(DATA RECORDS)

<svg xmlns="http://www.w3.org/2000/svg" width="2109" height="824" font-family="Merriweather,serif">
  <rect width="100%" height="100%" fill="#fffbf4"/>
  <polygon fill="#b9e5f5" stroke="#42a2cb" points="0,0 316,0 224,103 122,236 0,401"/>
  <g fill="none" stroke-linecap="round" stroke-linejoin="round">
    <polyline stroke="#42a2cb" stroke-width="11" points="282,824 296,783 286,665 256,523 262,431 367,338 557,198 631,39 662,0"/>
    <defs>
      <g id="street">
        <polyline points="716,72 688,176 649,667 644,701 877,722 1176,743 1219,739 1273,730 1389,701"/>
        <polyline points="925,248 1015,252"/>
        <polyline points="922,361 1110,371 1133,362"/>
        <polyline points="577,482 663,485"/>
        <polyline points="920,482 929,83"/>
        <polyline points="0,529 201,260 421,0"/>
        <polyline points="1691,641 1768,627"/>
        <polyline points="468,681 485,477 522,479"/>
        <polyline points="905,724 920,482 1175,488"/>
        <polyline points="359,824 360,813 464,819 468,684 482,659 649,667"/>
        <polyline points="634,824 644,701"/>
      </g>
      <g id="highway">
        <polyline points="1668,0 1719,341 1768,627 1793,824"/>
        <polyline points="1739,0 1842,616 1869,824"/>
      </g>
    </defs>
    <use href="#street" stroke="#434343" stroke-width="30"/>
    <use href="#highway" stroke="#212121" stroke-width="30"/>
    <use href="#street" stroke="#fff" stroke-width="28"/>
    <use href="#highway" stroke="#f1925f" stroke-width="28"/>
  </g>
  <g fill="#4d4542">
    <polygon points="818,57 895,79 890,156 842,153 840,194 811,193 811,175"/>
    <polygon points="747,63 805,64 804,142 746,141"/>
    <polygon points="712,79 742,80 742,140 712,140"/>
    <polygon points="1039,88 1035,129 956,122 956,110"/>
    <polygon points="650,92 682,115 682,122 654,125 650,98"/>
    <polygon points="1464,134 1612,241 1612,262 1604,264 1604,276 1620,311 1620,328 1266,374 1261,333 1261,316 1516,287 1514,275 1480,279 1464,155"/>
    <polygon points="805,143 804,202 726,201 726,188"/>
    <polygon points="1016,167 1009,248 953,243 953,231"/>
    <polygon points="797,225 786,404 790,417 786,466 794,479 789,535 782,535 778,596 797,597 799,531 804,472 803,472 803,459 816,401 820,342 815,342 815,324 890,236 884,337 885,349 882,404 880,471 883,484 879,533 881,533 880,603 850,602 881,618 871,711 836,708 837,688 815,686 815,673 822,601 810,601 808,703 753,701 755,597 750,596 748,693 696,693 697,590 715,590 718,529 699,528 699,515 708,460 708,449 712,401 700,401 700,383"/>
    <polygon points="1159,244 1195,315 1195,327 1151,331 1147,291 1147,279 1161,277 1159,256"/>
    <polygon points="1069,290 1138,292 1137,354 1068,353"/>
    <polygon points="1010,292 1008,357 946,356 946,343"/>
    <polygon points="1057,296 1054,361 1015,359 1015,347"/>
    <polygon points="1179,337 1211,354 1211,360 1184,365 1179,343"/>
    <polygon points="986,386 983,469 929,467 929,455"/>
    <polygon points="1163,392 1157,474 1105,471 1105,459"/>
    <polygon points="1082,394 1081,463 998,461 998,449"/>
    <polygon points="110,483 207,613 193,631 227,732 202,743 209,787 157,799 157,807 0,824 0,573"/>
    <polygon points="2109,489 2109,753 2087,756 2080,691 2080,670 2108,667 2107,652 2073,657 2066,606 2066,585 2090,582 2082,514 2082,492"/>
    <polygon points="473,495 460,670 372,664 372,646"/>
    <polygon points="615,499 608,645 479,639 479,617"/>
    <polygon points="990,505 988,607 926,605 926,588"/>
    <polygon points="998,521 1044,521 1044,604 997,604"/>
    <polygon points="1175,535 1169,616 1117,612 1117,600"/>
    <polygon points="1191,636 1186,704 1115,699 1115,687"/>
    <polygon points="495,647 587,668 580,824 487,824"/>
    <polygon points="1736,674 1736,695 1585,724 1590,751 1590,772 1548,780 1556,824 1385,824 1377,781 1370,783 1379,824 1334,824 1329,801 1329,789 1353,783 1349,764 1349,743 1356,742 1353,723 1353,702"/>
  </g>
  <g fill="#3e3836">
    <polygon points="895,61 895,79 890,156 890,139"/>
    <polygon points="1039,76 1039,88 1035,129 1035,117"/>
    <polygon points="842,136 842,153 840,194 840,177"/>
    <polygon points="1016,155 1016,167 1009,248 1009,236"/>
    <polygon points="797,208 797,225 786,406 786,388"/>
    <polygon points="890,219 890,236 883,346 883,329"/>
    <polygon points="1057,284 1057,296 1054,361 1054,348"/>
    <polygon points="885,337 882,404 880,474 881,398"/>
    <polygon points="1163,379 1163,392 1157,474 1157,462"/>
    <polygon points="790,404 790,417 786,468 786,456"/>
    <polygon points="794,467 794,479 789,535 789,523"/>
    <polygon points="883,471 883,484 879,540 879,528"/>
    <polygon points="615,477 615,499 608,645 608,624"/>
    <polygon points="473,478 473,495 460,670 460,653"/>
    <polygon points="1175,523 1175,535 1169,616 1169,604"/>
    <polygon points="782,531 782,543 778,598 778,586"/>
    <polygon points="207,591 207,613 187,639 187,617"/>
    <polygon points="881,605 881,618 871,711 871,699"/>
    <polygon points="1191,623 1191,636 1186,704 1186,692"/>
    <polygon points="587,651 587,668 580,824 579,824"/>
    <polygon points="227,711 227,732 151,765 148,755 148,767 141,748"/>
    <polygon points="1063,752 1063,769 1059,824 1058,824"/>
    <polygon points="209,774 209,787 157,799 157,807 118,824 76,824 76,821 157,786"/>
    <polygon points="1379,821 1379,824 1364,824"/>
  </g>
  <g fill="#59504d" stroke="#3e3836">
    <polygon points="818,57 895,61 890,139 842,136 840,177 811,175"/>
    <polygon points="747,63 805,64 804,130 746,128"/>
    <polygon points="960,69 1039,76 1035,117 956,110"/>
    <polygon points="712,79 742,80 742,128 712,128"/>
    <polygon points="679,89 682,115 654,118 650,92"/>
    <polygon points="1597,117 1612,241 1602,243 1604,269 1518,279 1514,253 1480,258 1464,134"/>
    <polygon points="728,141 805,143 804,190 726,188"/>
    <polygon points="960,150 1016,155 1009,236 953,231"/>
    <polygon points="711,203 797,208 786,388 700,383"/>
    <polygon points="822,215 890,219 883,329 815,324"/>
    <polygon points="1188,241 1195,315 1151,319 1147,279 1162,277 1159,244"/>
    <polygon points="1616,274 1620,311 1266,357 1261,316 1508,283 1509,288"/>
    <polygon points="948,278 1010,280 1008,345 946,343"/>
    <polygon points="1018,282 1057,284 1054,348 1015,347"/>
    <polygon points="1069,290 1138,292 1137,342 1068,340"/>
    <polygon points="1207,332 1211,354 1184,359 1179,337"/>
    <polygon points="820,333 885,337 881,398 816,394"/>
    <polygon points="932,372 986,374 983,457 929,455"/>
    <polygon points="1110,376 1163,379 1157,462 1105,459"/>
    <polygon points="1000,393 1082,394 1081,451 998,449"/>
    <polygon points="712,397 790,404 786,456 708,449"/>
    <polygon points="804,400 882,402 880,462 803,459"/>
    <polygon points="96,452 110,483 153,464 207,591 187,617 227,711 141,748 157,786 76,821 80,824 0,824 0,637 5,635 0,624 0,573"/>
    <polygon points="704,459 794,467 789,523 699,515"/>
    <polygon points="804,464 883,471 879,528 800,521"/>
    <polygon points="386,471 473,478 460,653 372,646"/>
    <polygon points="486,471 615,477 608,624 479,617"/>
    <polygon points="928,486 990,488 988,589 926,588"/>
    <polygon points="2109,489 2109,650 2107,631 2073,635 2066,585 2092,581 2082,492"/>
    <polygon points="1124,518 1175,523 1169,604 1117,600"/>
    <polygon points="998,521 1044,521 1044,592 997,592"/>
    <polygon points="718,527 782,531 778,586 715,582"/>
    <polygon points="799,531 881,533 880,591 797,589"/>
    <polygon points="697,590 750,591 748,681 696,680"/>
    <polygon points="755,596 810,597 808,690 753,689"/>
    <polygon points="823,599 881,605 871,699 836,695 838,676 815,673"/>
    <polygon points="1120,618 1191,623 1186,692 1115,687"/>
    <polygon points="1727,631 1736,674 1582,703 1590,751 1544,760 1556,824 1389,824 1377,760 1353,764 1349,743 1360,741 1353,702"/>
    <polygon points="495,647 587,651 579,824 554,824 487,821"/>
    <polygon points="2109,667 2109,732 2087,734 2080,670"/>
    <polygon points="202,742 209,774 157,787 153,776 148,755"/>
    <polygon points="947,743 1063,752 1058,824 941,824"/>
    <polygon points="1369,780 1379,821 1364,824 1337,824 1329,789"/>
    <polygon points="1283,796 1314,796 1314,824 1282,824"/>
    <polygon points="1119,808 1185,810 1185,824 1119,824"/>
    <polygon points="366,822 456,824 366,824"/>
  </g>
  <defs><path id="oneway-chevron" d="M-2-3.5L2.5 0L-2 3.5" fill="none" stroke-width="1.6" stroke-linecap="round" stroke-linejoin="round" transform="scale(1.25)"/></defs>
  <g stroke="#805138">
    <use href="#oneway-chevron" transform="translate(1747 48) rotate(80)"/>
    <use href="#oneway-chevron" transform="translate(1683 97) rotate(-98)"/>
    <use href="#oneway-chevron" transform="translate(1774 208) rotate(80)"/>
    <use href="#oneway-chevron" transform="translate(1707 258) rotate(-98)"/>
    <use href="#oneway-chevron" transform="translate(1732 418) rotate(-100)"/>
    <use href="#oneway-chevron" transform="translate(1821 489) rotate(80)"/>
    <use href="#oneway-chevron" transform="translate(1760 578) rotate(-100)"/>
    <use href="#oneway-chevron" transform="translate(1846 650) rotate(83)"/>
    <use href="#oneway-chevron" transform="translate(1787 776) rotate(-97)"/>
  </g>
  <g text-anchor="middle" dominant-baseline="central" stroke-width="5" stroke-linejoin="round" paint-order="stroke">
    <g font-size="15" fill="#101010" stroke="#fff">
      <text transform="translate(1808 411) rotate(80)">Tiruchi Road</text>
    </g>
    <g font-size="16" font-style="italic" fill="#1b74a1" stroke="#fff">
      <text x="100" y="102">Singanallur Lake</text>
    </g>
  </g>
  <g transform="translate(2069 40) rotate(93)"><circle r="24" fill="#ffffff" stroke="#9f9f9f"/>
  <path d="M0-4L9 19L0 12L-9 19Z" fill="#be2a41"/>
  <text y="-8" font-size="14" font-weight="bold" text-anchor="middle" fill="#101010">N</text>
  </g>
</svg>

(End DATA RECORDS)

**WHAT IS BEING ASKED:** Copy each line of the records above that carries the word "linecap".

**ANSWER TO THE PROBLEM:**
  <g fill="none" stroke-linecap="round" stroke-linejoin="round">
  <defs><path id="oneway-chevron" d="M-2-3.5L2.5 0L-2 3.5" fill="none" stroke-width="1.6" stroke-linecap="round" stroke-linejoin="round" transform="scale(1.25)"/></defs>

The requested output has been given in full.